Problem to work on: Pull every line of text from the material below and reproduce it word for word, omitting the pictures.

Data excerpts
━━━━━━

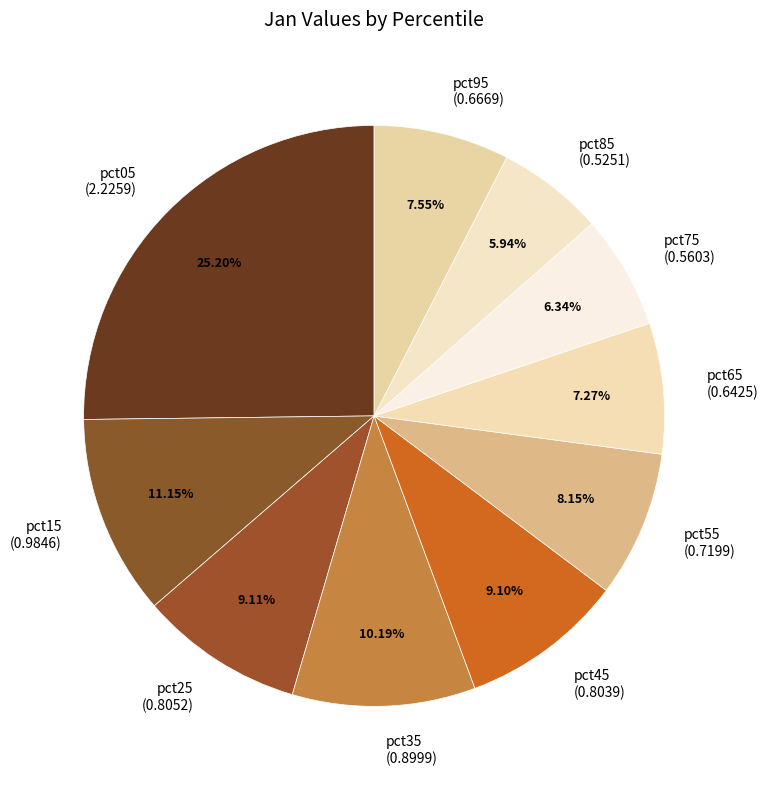

Is pct45 the majority of the pie?

No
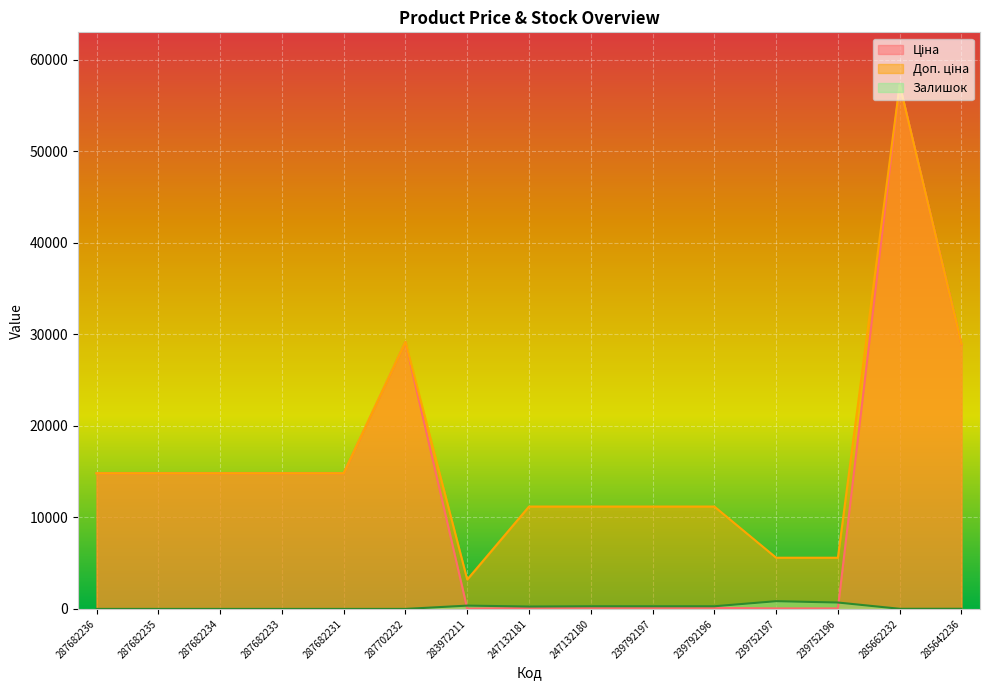

What are all the series names shown in the legend?

Ціна, Доп. ціна, Залишок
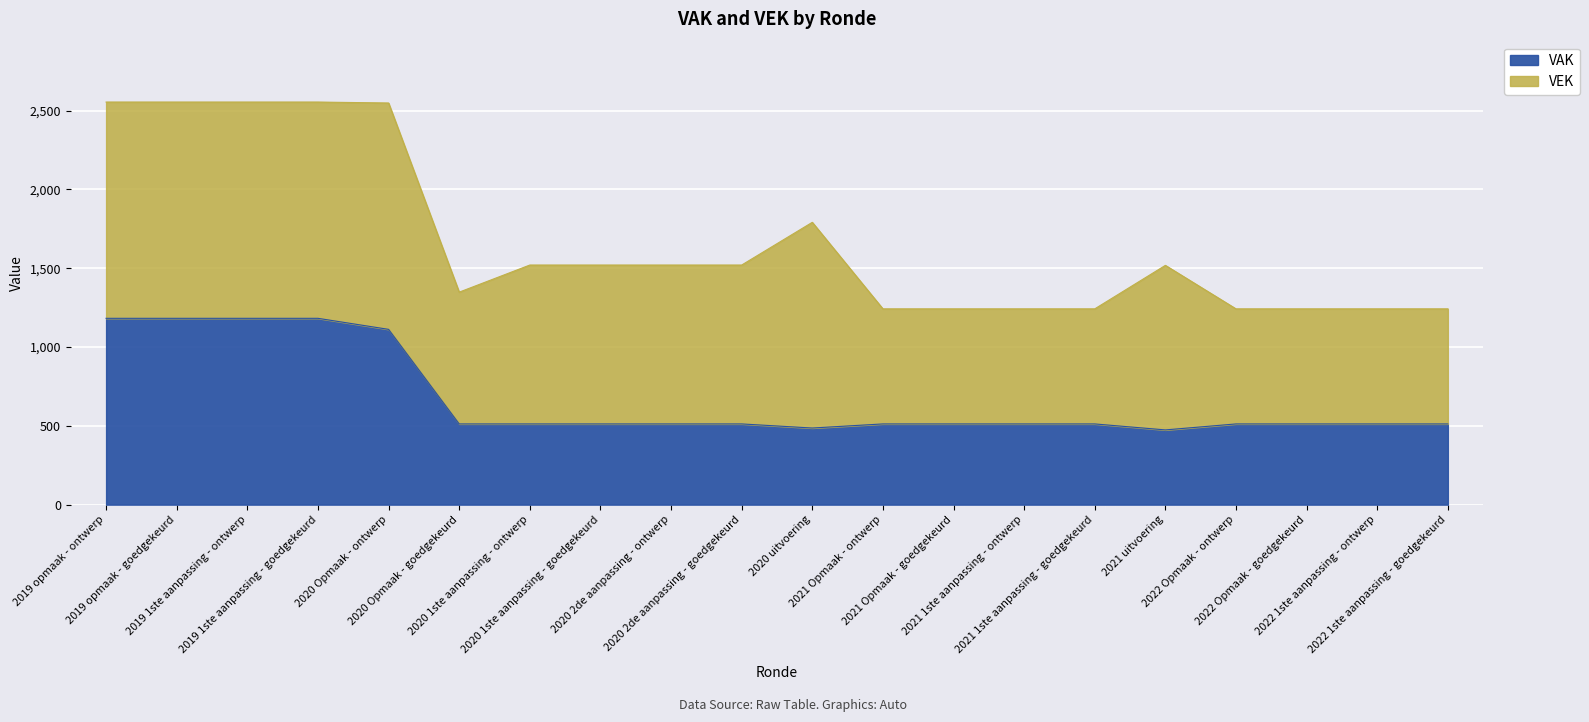

True or false: the data shows 818 at 2021 1ste aanpassing - ontwerp.

False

━━━━━━

Task response:
Is pct45 the majority of the pie?

No

What are all the series names shown in the legend?

Ціна, Доп. ціна, Залишок

True or false: the data shows 818 at 2021 1ste aanpassing - ontwerp.

False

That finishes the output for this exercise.